Published 4 issues per year
ISSN Print: 1050-6934
ISSN Online: 1940-4379
Indexed in
Abstract of "New Ethical Paradigms for the Twenty-First Century"
ABSTRACT
To this point, in many explorations of approaches to making engineering decisions, we have relied on traditional applied ethics methodologies, many of which date back to antiquity. I would like to offer a different set of approaches including methodologies that explore several modern notions that may aid us as bioengineers as we confront ever more difficult choices. The following possible paradigms for making engineering decisions in the twenty-first century shall be examined: engineering and freedom; engineering and chaos; engineering and a morally deep world; engineering and globalism; and engineering and love. Engineering and freedom is linked to existentialism and the ideas offered by Sartre. According to Sartre, we each individually choose human nature for all humans.

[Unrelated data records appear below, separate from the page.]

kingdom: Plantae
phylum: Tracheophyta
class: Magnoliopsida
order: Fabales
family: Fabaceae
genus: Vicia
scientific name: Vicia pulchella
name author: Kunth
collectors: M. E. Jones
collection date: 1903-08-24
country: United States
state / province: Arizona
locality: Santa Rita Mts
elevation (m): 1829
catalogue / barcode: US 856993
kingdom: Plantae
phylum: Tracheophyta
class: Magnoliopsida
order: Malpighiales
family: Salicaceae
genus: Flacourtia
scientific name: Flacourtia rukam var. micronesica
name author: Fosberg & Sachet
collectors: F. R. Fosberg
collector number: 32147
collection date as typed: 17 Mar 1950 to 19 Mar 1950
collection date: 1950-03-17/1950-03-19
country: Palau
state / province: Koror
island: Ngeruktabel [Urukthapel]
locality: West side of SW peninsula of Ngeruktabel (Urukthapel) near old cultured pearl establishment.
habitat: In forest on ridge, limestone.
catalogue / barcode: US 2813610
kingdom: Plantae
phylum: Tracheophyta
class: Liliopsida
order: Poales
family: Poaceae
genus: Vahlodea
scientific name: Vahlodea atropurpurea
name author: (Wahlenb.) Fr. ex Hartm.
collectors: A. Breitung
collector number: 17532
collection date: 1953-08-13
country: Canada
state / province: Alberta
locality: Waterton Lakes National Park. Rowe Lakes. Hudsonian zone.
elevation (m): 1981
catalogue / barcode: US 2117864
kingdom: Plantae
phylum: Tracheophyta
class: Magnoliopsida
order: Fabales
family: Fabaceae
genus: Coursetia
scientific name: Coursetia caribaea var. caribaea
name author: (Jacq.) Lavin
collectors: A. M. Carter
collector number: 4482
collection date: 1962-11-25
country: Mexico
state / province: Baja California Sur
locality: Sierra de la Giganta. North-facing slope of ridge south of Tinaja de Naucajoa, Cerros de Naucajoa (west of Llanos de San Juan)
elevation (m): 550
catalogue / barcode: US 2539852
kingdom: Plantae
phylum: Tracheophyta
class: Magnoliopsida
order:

Hence, we must choose courses of action that we would wish all humans to take. Considering engineering and chaos, our efforts to understand the shift in perspective offered by chaos may be best illustrated by first considering the implications chaos has for our understanding of the natural world. After exploring these implications, we will ask the following questions. How does chaos affect the way I may approach decision making in the twenty-first century? What new insights does it offer? Engineering and a morally deep world suggests a new code of ethics adapted from an environmental model of nature as a self-organizing system. A self-organizing system is characterized by synthesis rather than analysis and suggests a new code of ethical responsibility based on community rather than individuality. The discussion on globalism primarily focuses on economic globalism. This phenomenon seems particularly important in the practice of engineering and we shall explore its implications and suggest an ethical framework for making decisions in light of its existence. Key elements of an engineering ethic based on love would include the capacity for true, rigorous critical thought and the development of a culture in which individual dissent is honored and revered, and in which each of us considers our self a citizen of the Earth.